Stated task:
Starting at the first line and stopping after the line that contains "Dot at: (323, 320)", reproduce those lines with "pose" replaced by "camera" everywhere and everything else unchanged.

Data shown:
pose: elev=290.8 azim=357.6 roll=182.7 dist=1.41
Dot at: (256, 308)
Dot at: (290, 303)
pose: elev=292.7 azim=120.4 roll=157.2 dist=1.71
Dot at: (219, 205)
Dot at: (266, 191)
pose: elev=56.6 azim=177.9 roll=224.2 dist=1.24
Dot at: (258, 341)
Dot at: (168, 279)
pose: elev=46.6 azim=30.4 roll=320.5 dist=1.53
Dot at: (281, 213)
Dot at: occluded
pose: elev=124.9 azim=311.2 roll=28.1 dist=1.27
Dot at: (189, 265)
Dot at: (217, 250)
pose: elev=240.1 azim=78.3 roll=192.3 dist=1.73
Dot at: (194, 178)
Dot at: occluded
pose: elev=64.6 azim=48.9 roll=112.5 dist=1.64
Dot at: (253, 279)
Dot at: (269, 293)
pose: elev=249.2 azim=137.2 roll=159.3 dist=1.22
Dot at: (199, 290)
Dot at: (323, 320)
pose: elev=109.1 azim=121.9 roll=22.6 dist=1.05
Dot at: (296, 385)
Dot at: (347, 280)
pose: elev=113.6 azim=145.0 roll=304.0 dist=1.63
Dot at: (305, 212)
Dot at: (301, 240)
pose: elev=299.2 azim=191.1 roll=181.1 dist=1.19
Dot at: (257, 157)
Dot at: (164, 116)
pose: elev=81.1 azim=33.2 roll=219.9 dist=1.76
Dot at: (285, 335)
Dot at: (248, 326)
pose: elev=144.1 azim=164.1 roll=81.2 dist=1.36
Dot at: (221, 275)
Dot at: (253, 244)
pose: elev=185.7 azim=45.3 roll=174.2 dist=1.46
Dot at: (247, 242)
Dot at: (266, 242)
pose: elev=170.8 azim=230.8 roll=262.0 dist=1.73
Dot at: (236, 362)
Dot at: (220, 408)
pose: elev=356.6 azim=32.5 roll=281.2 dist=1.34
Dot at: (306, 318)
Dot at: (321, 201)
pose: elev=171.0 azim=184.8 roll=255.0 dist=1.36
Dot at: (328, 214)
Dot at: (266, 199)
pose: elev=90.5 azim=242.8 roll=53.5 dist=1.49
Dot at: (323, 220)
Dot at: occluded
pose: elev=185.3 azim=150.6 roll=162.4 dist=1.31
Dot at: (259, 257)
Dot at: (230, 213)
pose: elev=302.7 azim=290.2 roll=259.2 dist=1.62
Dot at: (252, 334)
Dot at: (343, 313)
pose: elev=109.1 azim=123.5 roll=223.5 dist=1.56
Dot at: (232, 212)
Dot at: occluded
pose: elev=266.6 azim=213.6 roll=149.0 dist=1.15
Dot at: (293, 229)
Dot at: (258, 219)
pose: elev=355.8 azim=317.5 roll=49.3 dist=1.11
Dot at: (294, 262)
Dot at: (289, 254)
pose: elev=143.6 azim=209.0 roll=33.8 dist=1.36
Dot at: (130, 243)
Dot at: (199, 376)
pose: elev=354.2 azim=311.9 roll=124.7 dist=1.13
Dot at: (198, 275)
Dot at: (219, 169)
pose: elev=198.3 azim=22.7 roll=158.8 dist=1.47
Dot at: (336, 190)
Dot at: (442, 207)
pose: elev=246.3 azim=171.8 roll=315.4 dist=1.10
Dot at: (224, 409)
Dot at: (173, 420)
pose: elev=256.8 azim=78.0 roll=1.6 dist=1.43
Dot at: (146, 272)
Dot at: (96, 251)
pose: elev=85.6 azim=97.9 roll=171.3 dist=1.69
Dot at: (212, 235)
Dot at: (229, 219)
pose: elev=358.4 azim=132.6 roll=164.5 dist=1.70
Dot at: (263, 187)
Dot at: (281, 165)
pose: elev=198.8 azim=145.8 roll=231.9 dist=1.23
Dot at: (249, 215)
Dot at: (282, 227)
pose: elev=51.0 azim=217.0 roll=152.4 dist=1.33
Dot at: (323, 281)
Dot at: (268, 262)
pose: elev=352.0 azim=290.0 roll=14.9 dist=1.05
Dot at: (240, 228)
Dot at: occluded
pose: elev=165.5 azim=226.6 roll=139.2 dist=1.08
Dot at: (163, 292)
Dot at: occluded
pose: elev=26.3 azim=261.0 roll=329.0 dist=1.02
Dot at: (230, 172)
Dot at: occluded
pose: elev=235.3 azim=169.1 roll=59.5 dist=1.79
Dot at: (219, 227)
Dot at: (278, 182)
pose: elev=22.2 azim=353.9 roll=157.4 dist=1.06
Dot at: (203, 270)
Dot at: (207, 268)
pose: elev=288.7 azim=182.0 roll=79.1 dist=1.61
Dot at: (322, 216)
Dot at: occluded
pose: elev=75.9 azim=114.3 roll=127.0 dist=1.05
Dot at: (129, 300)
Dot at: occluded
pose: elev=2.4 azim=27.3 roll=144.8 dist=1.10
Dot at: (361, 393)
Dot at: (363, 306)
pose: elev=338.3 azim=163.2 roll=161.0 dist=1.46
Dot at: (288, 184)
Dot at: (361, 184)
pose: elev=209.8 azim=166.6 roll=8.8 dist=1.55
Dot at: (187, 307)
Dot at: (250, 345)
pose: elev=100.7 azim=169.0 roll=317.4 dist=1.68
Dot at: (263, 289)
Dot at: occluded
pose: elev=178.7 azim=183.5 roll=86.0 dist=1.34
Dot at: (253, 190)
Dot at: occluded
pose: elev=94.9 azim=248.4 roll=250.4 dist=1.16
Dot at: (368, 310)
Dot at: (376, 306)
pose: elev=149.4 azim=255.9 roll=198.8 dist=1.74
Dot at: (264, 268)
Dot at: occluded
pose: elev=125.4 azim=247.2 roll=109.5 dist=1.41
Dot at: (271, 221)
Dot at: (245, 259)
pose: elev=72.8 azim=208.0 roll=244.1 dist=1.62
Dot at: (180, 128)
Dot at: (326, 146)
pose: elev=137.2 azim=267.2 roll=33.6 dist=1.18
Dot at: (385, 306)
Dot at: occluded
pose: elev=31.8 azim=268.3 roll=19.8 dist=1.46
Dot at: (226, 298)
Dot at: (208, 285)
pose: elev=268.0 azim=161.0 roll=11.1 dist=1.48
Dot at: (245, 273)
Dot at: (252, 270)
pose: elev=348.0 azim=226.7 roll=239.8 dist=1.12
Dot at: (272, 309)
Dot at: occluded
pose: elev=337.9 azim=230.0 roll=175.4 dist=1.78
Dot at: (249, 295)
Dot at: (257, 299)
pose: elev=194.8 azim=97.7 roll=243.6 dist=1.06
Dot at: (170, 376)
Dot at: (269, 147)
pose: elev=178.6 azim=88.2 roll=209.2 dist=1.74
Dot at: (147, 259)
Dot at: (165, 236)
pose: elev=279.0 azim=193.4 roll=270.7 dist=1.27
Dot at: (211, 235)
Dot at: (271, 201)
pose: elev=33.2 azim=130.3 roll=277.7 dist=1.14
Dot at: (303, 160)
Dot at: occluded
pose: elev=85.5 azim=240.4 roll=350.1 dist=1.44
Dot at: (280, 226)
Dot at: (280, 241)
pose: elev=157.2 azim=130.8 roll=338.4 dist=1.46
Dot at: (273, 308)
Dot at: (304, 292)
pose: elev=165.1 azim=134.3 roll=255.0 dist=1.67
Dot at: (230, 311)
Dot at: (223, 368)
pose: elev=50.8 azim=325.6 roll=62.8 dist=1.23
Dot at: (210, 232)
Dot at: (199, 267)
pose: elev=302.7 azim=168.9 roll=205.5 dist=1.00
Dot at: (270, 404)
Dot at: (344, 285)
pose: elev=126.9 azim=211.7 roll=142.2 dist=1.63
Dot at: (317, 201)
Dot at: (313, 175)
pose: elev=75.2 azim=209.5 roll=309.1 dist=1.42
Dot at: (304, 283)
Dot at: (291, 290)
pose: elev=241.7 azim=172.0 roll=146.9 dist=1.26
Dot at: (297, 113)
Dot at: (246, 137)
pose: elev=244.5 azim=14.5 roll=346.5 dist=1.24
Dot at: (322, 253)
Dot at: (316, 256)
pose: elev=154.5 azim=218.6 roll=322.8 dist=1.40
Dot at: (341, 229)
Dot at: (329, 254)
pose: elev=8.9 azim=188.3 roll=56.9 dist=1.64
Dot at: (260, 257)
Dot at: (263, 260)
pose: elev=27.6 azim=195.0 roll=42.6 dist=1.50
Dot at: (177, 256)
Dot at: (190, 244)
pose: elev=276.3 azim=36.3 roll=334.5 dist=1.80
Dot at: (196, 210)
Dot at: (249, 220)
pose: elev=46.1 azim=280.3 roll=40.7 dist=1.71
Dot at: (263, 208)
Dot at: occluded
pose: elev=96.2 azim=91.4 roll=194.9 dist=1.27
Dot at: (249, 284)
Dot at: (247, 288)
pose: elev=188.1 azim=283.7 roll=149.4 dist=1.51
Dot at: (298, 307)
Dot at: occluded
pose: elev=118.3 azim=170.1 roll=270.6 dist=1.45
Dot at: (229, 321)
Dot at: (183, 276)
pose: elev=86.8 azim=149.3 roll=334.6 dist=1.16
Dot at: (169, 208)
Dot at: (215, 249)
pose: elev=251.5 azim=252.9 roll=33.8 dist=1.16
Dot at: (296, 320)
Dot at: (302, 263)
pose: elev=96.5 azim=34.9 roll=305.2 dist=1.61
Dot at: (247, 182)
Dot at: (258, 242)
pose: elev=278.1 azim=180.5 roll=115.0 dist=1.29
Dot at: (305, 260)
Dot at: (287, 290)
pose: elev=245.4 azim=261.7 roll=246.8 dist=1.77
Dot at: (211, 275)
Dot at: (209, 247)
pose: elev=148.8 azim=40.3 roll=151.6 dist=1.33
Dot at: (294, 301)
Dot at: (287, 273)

Answer for this exercise:
camera: elev=290.8 azim=357.6 roll=182.7 dist=1.41
Dot at: (256, 308)
Dot at: (290, 303)
camera: elev=292.7 azim=120.4 roll=157.2 dist=1.71
Dot at: (219, 205)
Dot at: (266, 191)
camera: elev=56.6 azim=177.9 roll=224.2 dist=1.24
Dot at: (258, 341)
Dot at: (168, 279)
camera: elev=46.6 azim=30.4 roll=320.5 dist=1.53
Dot at: (281, 213)
Dot at: occluded
camera: elev=124.9 azim=311.2 roll=28.1 dist=1.27
Dot at: (189, 265)
Dot at: (217, 250)
camera: elev=240.1 azim=78.3 roll=192.3 dist=1.73
Dot at: (194, 178)
Dot at: occluded
camera: elev=64.6 azim=48.9 roll=112.5 dist=1.64
Dot at: (253, 279)
Dot at: (269, 293)
camera: elev=249.2 azim=137.2 roll=159.3 dist=1.22
Dot at: (199, 290)
Dot at: (323, 320)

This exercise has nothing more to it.